Without any elements, the size of lists is calculated to be:
>>> [].__sizeof__()
40
i.e the size of the instance struct.
tuple objects don't define a tuple_sizeof function. Instead, they use object_sizeof to calculate their size:
static PyObject *
object_sizeof(PyObject *self, PyObject *args)
{
Py_ssize_t res, isize;
res = 0;
isize = self->ob_type->tp_itemsize;
if (isize > 0)
res = Py_SIZE(self) * isize;
res += self->ob_type->tp_basicsize;
return PyInt_FromSsize_t(res);
}
This, as for lists, grabs the tp_basicsize and, if the object has a non-zero tp_itemsize (meaning it has variable-length instances), it multiplies the number of items in the tuple (which it gets via Py_SIZE) with tp_itemsize.

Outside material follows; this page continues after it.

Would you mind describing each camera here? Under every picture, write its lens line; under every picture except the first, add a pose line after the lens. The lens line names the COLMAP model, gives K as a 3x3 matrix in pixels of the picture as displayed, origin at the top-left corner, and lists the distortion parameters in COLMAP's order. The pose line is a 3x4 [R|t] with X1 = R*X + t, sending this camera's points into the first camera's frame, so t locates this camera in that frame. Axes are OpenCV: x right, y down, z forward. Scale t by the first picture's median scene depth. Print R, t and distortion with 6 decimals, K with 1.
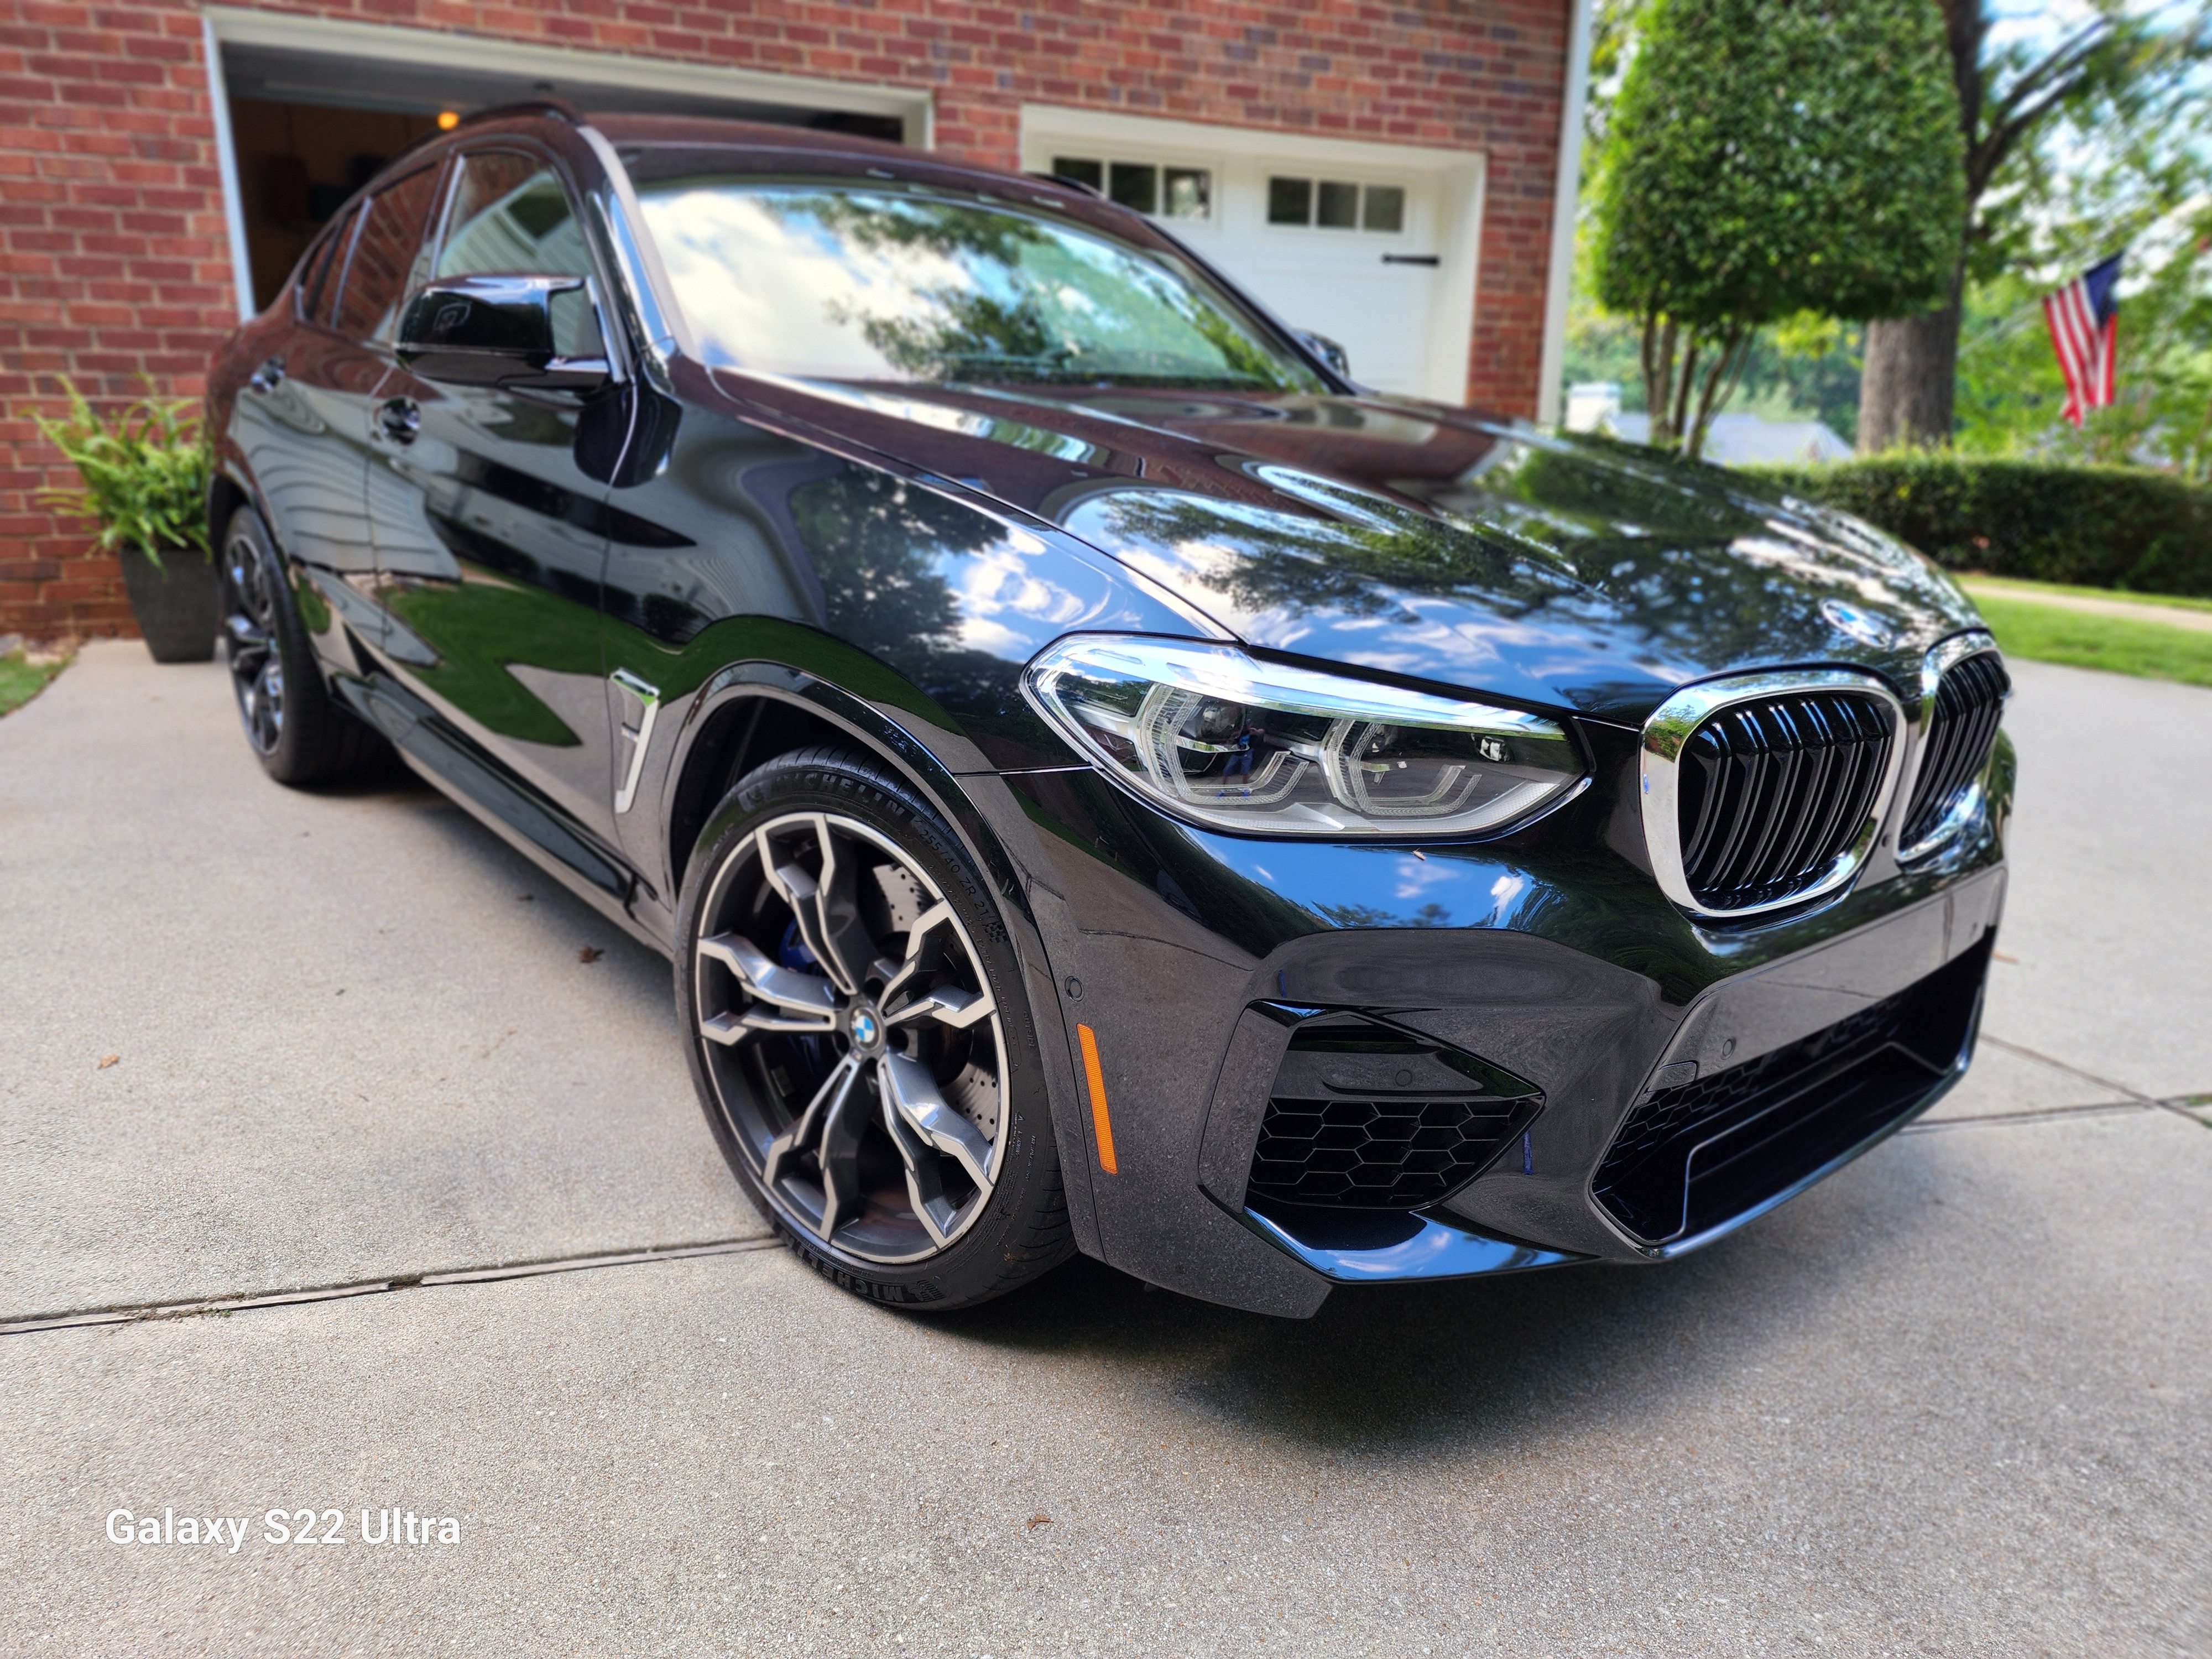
lens RADIAL K [[1557.7, 0, 1095.3], [0, 1557.7, 799.9], [0, 0, 1]] dist [0.093228, -0.100729]
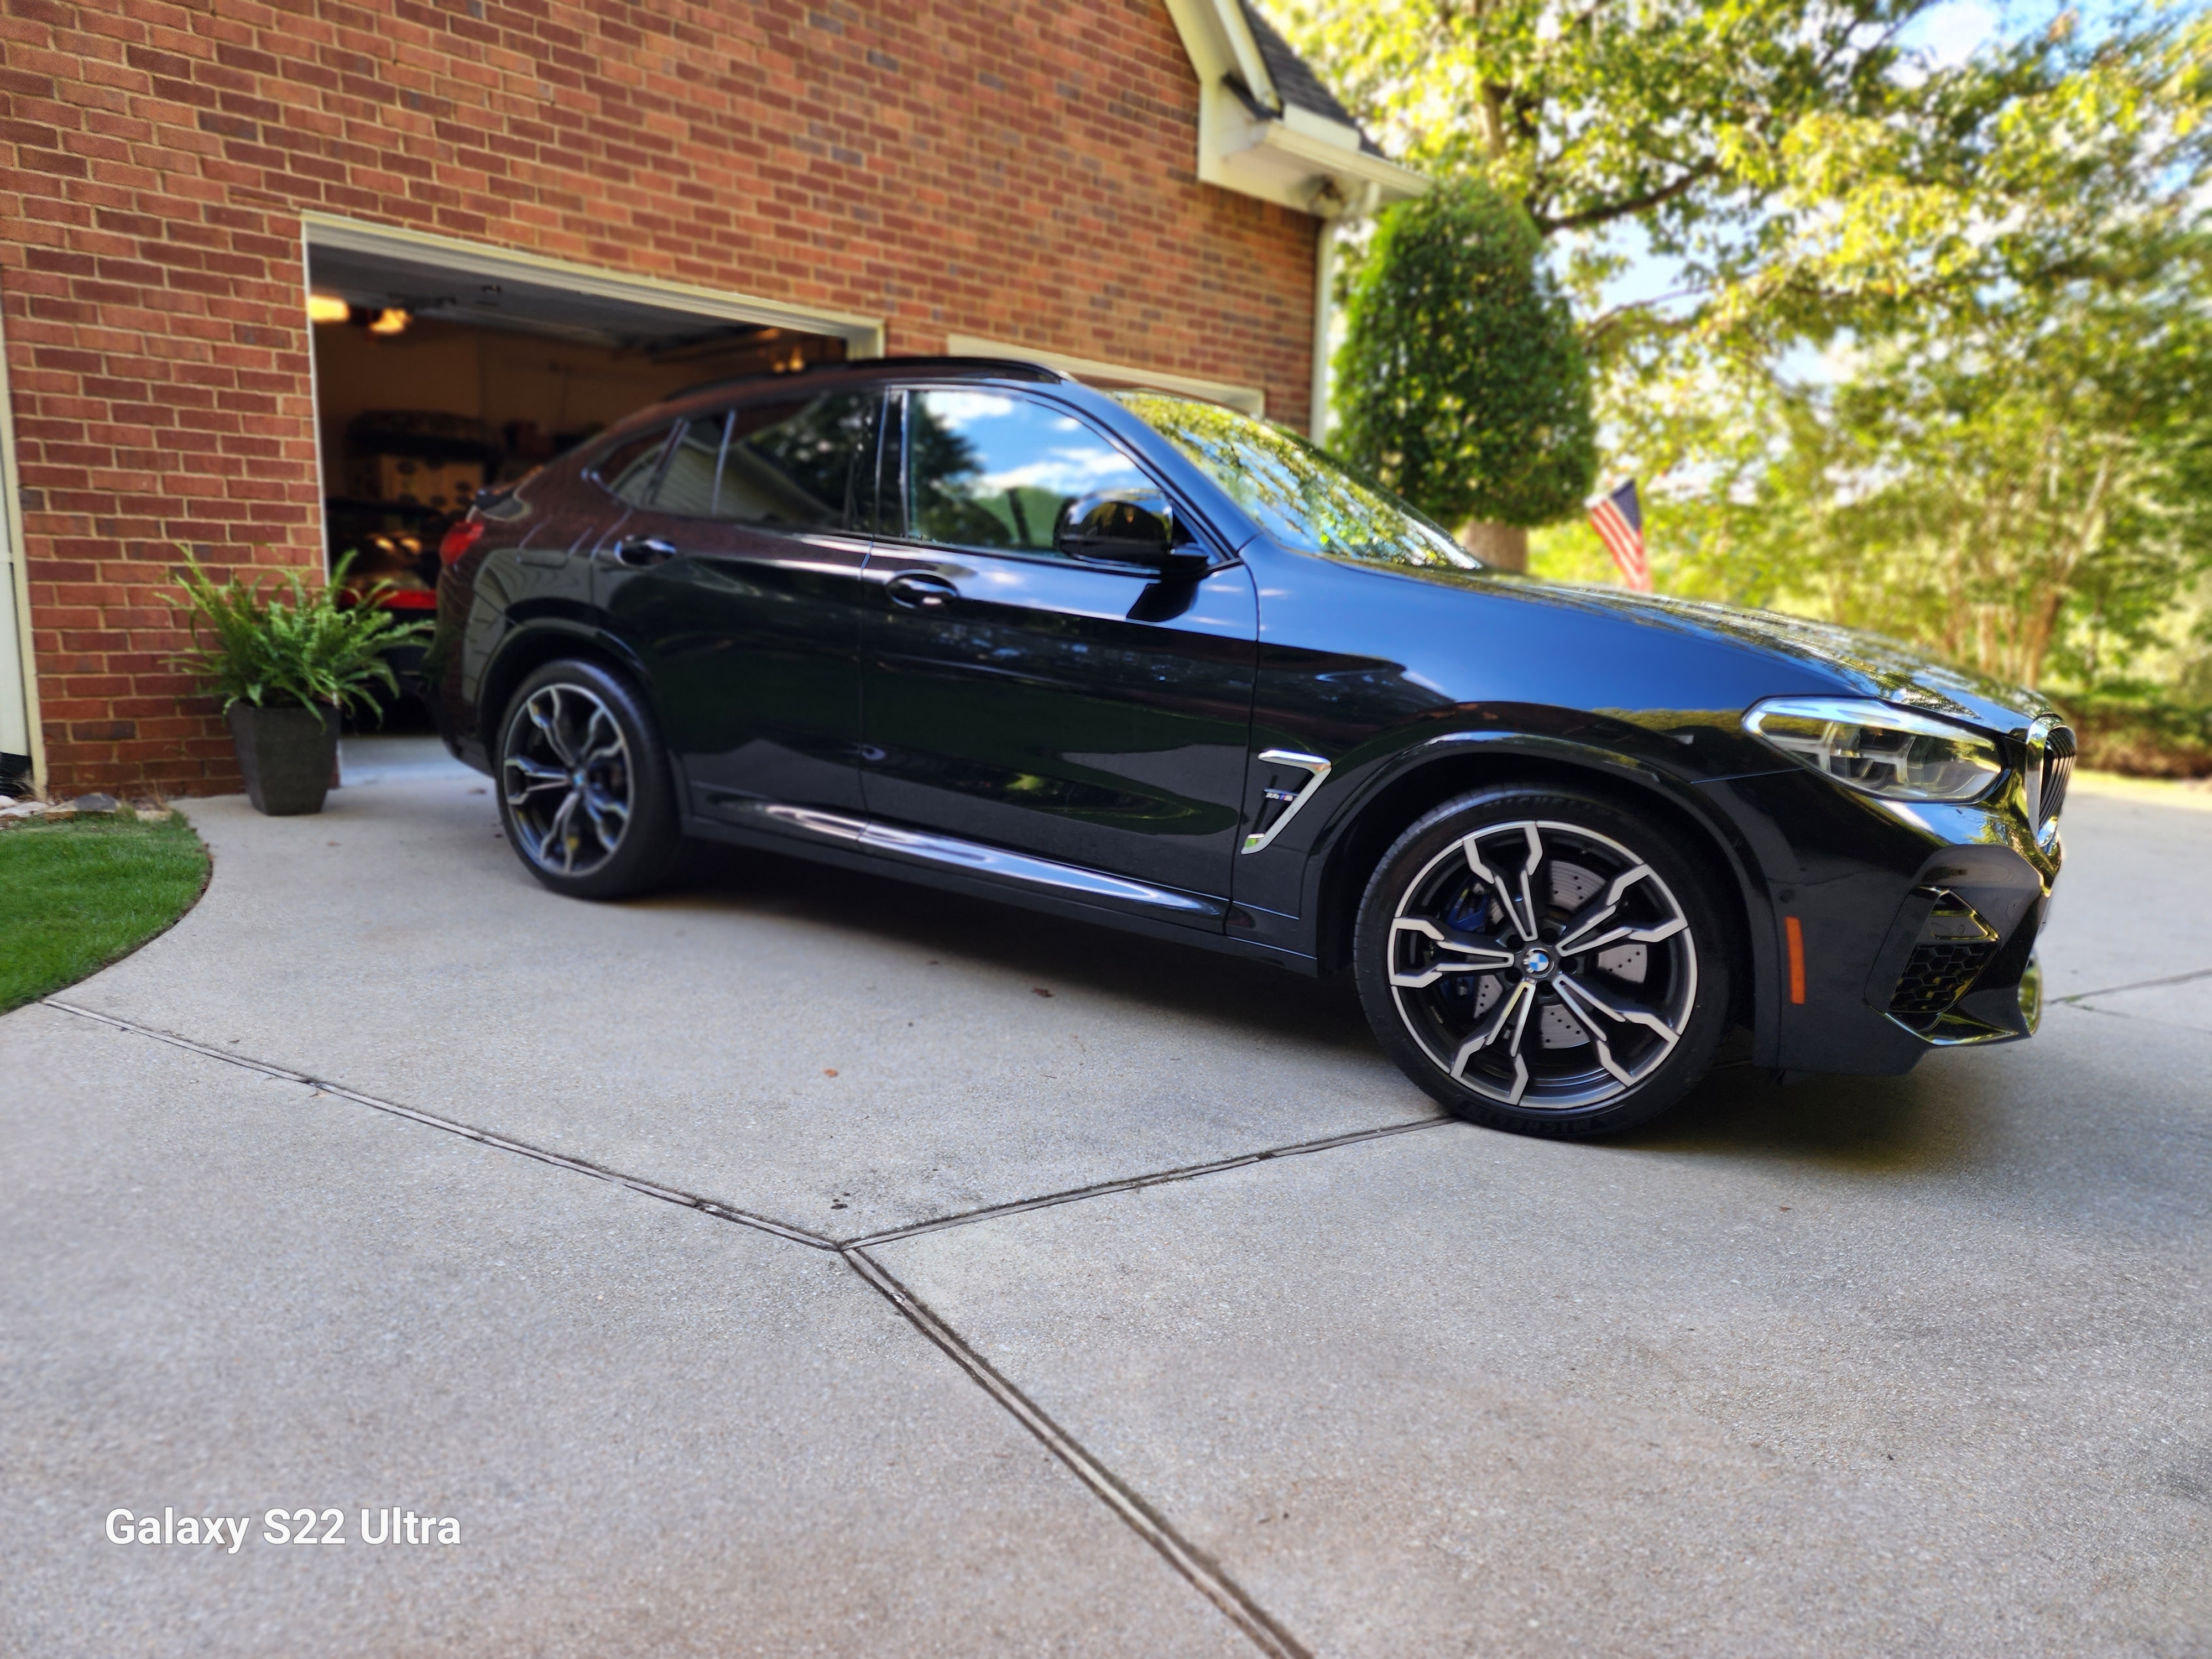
lens RADIAL K [[1557.7, 0, 1095.3], [0, 1557.7, 799.9], [0, 0, 1]] dist [0.093228, -0.100729]
pose [[0.950818, -0.031321, 0.308162, -0.385405], [0.065411, 0.992742, -0.100924, 0.042239], [-0.302764, 0.116117, 0.945966, -0.136817]]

tp_basicsize again uses sizeof(PyTupleObject) where the PyTupleObject struct contains:
PyObject_VAR_HEAD # 24 bytes
PyObject *ob_item[1]; # 8 bytes
So, without any elements (that is, Py_SIZE returns 0) the size of empty tuples is equal to sizeof(PyTupleObject):
>>> ().__sizeof__()
24
huh? Well, here's an oddity which I haven't found an explanation for, the tp_basicsize of tuples is actually calculated as follows:
sizeof(PyTupleObject) - sizeof(PyObject *)
why an additional 8 bytes is removed from tp_basicsize is something I haven't been able to find out. (See MSeifert's comment for a possible explanation)
But, this is basically the difference in your specific example. lists also keep around a number of allocated elements which helps determine when to over-allocate again.
Now, when additional elements are added, lists do indeed perform this over-allocation in order to achieve O(1) appends. This results in greater sizes as MSeifert's covers nicely in his answer.